### [Exercise brief]
Convert the text read from each picture in the rows below into a JSON list of strings, one string per line, with blank lines omitted. Leave the pictures themselves out of the answer.
════════════════
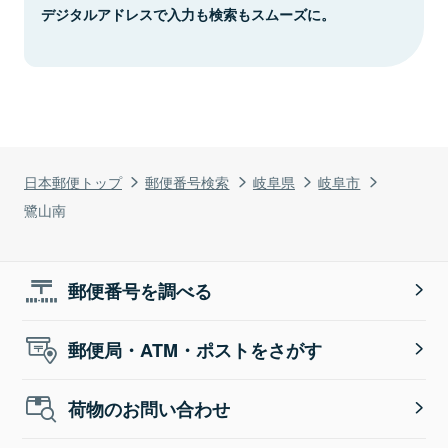
デジタルアドレスで入力も検索もスムーズに。
日本郵便トップ
郵便番号検索
岐阜県
岐阜市
鷺山南
郵便番号を調べる
郵便局・ATM・ポストをさがす
荷物のお問い合わせ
════════════════
### [Result]
[
  "デジタルアドレスで入力も検索もスムーズに。",
  "日本郵便トップ",
  "郵便番号検索",
  "岐阜県",
  "岐阜市",
  "鷺山南",
  "郵便番号を調べる",
  "郵便局・ATM・ポストをさがす",
  "荷物のお問い合わせ"
]